As I began to search for Cobbs, Speakers and Mathewsons, I was filled with a sudden dread: Having been at the flea market since just after daybreak, I had made quite a few purchases that had left my wallet nearly empty. Worse yet, none of these bargain buys were of the baseball card variety. Instead, I had added new additions to my other collecting passion at the time: beer cans. Yep, I was part of that generation. (Six large boxes in my parents' attic today serve as proof. E-mail me if you're interested in a deal.)

Some quick mental math told me I had enough money to buy one, maybe two, cards. So it was just as well that all of the T205s in the book were of common players. Had there been a Cobb for $10 when I had only $3, well, that would have been too much to bear.

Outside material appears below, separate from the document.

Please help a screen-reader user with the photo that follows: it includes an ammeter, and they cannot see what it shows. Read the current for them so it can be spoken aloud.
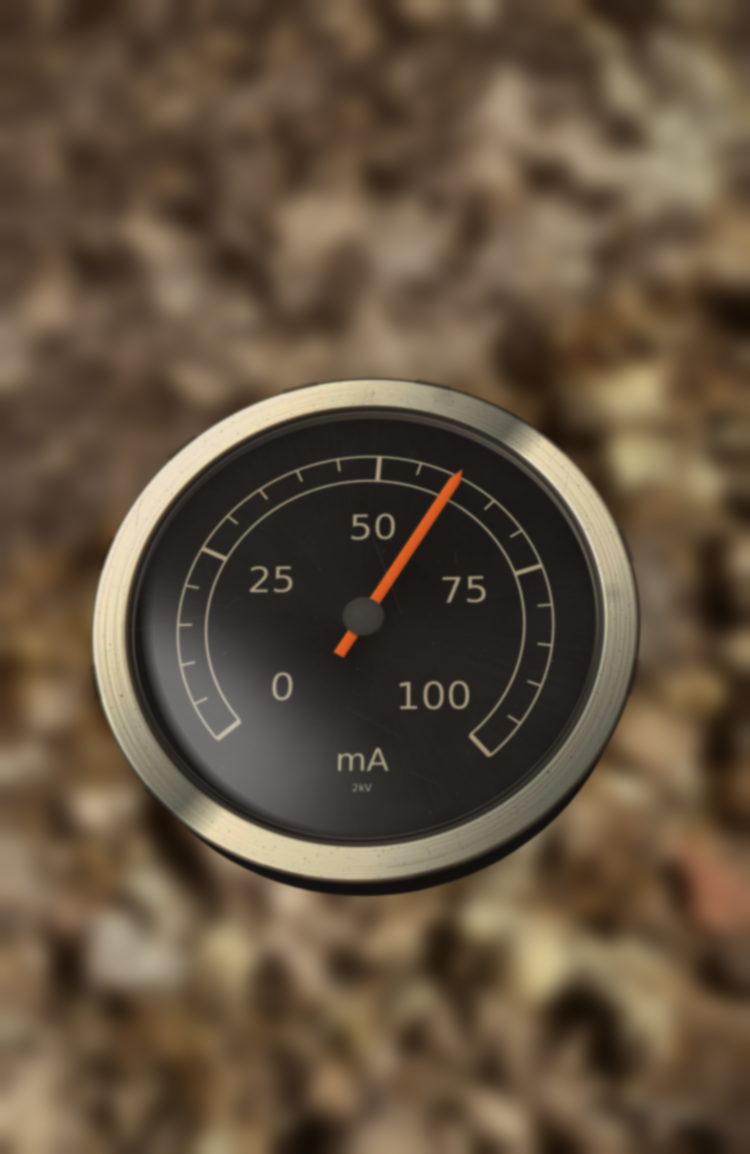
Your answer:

Surprisingly, it didn't take long to make a decision. I pointed to a card of Jimmy Dygert, glanced up at the man behind the table and asked, "How much?"

"$3," came the reply.

"Will you take $2?"

"I suppose."

Why Jimmy Dygert? Simple. Dygert's team, The Philadelphia A's, were represented in the upper-left corner of the card by an elephant. Pretty cool. Plus, the A's no longer were in Philly. Those two facts were reason enough. Remember, I was 14.

Negotiating the reduced price gave me another dollar to spend. Seeking a little variety, I ventured to the middle of the book and picked out a 1940 Play Ball of Dutch Leonard, for no other reason than I thought the nickname "Dutch" on the front of the card was -- you guessed it -- cool.

Not wanting to push my luck, I paid the $1 asking price and slid the two cards into an envelope I brought just in case I got lucky that day.

That Dygert card was my pride and joy for many years. Eventually I either lost it or traded it, I don't remember which (of course, the beer cans I still have). Not long ago I came across a graded example, one that is much nicer than my original. I bought it, thinking that it would help me reconnect to that magical day. And though I'm glad that a T205 Dygert once again is part of my collection, I discovered that I didn't need a a replacement to rekindle those memories.

More than three decades later, my luck is holding.